* **What is expected**
From the note on Red Tails below, write out word for word the passage that opens with the words containing "SO all over" and closes with "a life philoshoper...lol..".

++++ Provided text ++++

SO all over my FB wall are posts about the movie RED TAILS. I am a strong advocate of supporting films with black actors in general, and i don't even hate on George Lucas cuz I like the original Star Wars trilogy :) Yoda is a life philoshoper...lol..
but I have serious reservations as I've been on a hollywood ban of any story about black people or people of color that insists on promoting either black subordination or white hero syndromes (Avatar, Blind Side,The Help, Precious, etc).
But the different opinions on this i've seen have been pretty interesting...As a student and teacher of AFAM history, I am particularly interested in our racialized understanding of not only that time in history but hollywood today...
This note is a reply to one FB post about Red Tails.
"EXTRACT RACIAL PRIDE FROM THE DISCUSSION AND "RED TAILS" IS JUST A MOVIE ABOUT MEN KILLING PEOPLE."
part of my reply =
Context is EVERYTHING, and there is NO extracting from it. while i honestly do appreciate your humanist bend, ignoring "race" (which is a social construction) in a totally racialized world and history is not the answer. one of the reasons there was racial pride in the Tuskegee airmen = Jim Crow ruled at home and lynchings were commonplace....remember those? and trust me RACE MATTERED in lynchings. So black folks of that era lived in a context where their skin could truly be their sin still. so for you in one flip remark to say that folks should not feel pride in the history they have endured and still [I] rise above it all (literally for red tails )speaks more to your issues than theirs. The only reason you can now talk all the shit you talk so freely is because of SACRIFICES of PROUD BLACK PEOPLE that came before you that endured pain you'll never understand because of an "unreal" thing such as race that had very real consequences for their lives.

++++ Data extract ++++

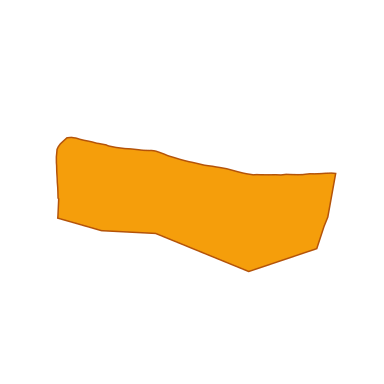 Anse De Sables/Beane Field, Vieux Fort, Saint Lucia, rotated 219°
{"feature_id": "8701671B90786780806365", "entity_name": "Anse De Sables/Beane Field", "entity_type": "district", "adm_level": 2, "iso_a3": "LCA", "parent_name": "Saint Lucia", "parent_adm1": "Vieux Fort", "projection": "robinson", "projection_center": [-60.94, 13.732], "detail": "fine", "context": "isolated", "style": "filled", "palette": "amber", "viewbox_px": 384, "rotation_deg": 219, "n_neighbors": 0, "source": "geoboundaries", "source_scale": "gbopen_adm2", "svg_char_len": 1297}
<svg xmlns="http://www.w3.org/2000/svg" viewBox="0 0 384 384"><g transform="rotate(219 192 192)"><path d="M69.5,254.1L70.7,258.0L92.0,296.8L93.4,295.9L95.6,294.4L97.3,292.9L100.2,290.4L103.4,287.4L108.2,283.2L111.8,280.4L112.2,280.0L114.8,277.4L117.0,275.1L120.7,272.0L125.6,268.2L129.9,265.0L133.6,261.2L137.8,258.1L143.1,253.7L149.5,248.6L152.7,246.2L155.2,243.9L156.6,243.1L160.7,240.7L164.1,238.9L169.5,236.4L172.7,235.0L175.4,233.8L179.7,231.9L185.7,228.6L189.3,226.5L192.1,225.0L195.8,222.7L199.3,220.6L206.0,217.4L210.7,215.1L213.3,213.7L217.8,211.6L222.1,209.7L227.6,207.5L232.4,205.5L234.0,204.9L237.3,204.0L242.3,202.3L245.8,201.0L247.5,200.1L250.0,198.5L251.1,197.5L255.6,194.1L257.7,192.7L260.3,191.1L266.8,186.9L271.5,183.5L279.1,178.8L285.6,175.4L286.6,175.0L288.6,174.5L289.6,173.9L295.2,170.9L296.6,170.0L301.0,168.1L304.6,166.3L308.3,164.3L312.3,162.4L314.9,161.4L316.3,160.8L317.7,159.9L320.0,158.6L321.5,157.2L323.3,155.4L323.8,152.1L324.6,146.6L324.4,143.1L323.7,140.2L321.6,137.1L319.5,133.9L315.8,129.4L313.9,127.4L310.0,122.8L305.4,117.8L302.8,114.8L299.0,110.8L296.2,107.6L292.3,103.0L291.2,102.7L281.1,89.0L279.9,87.2L238.0,105.0L194.2,136.9L97.9,165.9L67.1,214.4L59.4,226.5L62.8,235.4L67.8,248.5L69.5,254.1Z" fill="#f59e0b" stroke="#b45309" stroke-width="1.5"/></g></svg>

++++

* **Output**
SO all over my FB wall are posts about the movie RED TAILS. I am a strong advocate of supporting films with black actors in general, and i don't even hate on George Lucas cuz I like the original Star Wars trilogy :) Yoda is a life philoshoper...lol..